» EXERCISE BRIEF
Type again, exactly, the lines below from the start through the line that includes "left shoulder: (819, 1581)".

Pose estimation data
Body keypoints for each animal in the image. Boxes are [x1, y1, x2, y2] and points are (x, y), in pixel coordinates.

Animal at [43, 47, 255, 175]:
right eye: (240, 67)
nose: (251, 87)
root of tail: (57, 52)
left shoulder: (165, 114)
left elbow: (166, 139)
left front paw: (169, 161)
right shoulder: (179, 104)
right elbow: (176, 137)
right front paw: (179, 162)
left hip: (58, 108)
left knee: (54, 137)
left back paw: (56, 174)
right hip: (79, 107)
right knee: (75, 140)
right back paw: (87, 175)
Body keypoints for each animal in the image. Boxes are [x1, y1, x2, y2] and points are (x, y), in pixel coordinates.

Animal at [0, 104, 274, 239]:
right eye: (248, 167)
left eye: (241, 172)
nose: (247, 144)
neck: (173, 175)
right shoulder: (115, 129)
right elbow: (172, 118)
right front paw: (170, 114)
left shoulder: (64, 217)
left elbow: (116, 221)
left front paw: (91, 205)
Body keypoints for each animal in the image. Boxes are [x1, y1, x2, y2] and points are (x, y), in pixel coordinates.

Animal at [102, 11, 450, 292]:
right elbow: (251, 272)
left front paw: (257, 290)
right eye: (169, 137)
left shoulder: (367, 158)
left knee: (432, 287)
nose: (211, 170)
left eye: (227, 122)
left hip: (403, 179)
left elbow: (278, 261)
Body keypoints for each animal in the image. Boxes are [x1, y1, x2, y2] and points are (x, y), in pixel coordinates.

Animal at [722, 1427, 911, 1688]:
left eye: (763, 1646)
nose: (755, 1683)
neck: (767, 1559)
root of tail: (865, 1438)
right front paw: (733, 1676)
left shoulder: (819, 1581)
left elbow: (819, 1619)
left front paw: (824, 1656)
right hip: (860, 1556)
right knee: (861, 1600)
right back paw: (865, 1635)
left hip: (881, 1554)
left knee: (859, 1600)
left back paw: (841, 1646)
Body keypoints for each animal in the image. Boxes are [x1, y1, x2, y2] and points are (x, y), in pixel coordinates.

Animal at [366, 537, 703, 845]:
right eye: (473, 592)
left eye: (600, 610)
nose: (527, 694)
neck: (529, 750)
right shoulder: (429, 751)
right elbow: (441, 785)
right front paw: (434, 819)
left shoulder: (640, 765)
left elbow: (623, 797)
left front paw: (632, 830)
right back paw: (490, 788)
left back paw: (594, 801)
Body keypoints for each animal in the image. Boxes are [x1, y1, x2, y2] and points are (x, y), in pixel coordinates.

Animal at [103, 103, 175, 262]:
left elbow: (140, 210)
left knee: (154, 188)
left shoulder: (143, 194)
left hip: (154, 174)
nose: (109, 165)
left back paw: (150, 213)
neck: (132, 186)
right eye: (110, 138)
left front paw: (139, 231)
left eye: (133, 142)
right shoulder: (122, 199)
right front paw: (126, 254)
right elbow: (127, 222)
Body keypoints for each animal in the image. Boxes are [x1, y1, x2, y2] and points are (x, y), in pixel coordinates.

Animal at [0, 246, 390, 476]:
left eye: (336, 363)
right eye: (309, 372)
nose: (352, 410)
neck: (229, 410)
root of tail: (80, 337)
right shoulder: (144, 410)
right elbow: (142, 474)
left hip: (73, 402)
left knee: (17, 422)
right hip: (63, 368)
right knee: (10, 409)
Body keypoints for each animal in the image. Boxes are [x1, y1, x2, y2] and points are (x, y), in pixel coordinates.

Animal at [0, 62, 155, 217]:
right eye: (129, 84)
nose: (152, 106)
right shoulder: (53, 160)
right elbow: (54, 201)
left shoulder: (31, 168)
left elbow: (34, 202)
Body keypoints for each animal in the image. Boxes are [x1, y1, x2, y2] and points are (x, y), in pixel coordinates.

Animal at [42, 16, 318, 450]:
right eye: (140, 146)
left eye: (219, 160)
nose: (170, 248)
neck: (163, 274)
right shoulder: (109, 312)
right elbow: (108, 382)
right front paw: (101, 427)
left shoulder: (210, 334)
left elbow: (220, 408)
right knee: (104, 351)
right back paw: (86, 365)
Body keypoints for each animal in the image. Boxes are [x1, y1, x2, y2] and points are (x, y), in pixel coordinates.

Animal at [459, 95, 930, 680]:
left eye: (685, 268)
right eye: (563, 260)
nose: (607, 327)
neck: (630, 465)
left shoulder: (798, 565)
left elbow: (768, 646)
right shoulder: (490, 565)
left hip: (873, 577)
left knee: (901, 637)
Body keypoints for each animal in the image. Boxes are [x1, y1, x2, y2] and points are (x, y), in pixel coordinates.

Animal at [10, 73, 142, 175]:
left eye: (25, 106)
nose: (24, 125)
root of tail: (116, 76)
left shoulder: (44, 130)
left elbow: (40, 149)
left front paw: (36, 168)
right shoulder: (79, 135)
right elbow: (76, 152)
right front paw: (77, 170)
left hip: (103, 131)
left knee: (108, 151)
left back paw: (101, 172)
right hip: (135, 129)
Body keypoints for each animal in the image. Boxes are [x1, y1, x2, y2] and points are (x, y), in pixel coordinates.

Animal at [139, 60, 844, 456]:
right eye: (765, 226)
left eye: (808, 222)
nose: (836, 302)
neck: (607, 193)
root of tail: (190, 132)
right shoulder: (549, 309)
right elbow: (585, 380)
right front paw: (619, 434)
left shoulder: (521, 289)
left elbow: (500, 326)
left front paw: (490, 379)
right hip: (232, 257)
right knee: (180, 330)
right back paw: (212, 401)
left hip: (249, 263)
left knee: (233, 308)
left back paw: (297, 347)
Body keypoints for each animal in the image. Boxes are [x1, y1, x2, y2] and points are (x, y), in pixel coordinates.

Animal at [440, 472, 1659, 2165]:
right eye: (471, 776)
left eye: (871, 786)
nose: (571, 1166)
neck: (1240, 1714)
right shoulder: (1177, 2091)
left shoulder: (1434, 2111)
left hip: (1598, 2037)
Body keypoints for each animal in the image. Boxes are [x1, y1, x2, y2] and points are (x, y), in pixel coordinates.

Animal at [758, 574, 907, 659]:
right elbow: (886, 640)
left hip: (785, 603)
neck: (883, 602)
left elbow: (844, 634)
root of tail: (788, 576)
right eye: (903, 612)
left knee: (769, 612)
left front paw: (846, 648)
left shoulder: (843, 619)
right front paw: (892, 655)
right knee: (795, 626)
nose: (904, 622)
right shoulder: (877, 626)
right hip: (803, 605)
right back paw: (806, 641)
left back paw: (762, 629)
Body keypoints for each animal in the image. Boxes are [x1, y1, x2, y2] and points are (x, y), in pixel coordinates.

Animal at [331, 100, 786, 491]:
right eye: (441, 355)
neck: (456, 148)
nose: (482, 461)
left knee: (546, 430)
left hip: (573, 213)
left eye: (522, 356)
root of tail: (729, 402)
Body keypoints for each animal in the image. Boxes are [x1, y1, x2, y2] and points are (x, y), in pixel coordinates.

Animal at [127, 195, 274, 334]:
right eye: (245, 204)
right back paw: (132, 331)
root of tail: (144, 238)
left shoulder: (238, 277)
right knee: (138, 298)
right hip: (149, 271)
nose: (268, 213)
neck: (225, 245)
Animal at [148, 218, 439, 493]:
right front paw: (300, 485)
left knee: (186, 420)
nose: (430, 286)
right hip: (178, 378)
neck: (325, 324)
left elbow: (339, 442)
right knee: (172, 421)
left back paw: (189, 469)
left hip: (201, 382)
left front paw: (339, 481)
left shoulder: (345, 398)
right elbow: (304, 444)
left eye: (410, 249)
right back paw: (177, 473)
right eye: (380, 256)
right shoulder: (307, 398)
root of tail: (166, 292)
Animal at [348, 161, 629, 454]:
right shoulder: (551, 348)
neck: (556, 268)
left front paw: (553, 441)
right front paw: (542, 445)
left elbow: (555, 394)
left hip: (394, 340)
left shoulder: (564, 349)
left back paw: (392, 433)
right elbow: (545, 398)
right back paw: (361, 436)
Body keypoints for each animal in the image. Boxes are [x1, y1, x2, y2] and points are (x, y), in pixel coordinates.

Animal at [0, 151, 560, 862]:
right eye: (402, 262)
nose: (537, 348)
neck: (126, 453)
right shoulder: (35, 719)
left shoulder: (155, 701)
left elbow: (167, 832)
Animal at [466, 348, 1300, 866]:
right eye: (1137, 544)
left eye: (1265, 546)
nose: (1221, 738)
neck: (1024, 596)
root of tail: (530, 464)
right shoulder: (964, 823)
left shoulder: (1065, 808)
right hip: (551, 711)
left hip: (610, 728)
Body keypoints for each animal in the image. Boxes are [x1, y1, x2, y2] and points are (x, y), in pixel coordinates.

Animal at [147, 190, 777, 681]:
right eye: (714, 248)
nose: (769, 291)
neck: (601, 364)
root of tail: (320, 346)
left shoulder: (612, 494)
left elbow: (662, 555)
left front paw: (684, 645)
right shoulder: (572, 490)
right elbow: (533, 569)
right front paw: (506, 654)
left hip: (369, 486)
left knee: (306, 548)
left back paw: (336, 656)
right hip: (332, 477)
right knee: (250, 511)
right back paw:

» RESULT OF THE TASK
Body keypoints for each animal in the image. Boxes are [x1, y1, x2, y2] and points are (x, y), in pixel coordinates.

Animal at [43, 47, 255, 175]:
right eye: (240, 67)
nose: (251, 87)
root of tail: (57, 52)
left shoulder: (165, 114)
left elbow: (166, 139)
left front paw: (169, 161)
right shoulder: (179, 104)
right elbow: (176, 137)
right front paw: (179, 162)
left hip: (58, 108)
left knee: (54, 137)
left back paw: (56, 174)
right hip: (79, 107)
right knee: (75, 140)
right back paw: (87, 175)
Body keypoints for each animal in the image. Boxes are [x1, y1, x2, y2] and points are (x, y), in pixel coordinates.

Animal at [0, 104, 274, 239]:
right eye: (248, 167)
left eye: (241, 172)
nose: (247, 144)
neck: (173, 175)
right shoulder: (115, 129)
right elbow: (172, 118)
right front paw: (170, 114)
left shoulder: (64, 217)
left elbow: (116, 221)
left front paw: (91, 205)
Body keypoints for each animal in the image. Boxes are [x1, y1, x2, y2] and points are (x, y), in pixel coordinates.

Animal at [102, 11, 450, 292]:
right elbow: (251, 272)
left front paw: (257, 290)
right eye: (169, 137)
left shoulder: (367, 158)
left knee: (432, 287)
nose: (211, 170)
left eye: (227, 122)
left hip: (403, 179)
left elbow: (278, 261)
Body keypoints for each animal in the image. Boxes are [x1, y1, x2, y2] and points are (x, y), in pixel coordinates.

Animal at [722, 1427, 911, 1688]:
left eye: (763, 1646)
nose: (755, 1683)
neck: (767, 1559)
root of tail: (865, 1438)
right front paw: (733, 1676)
left shoulder: (819, 1581)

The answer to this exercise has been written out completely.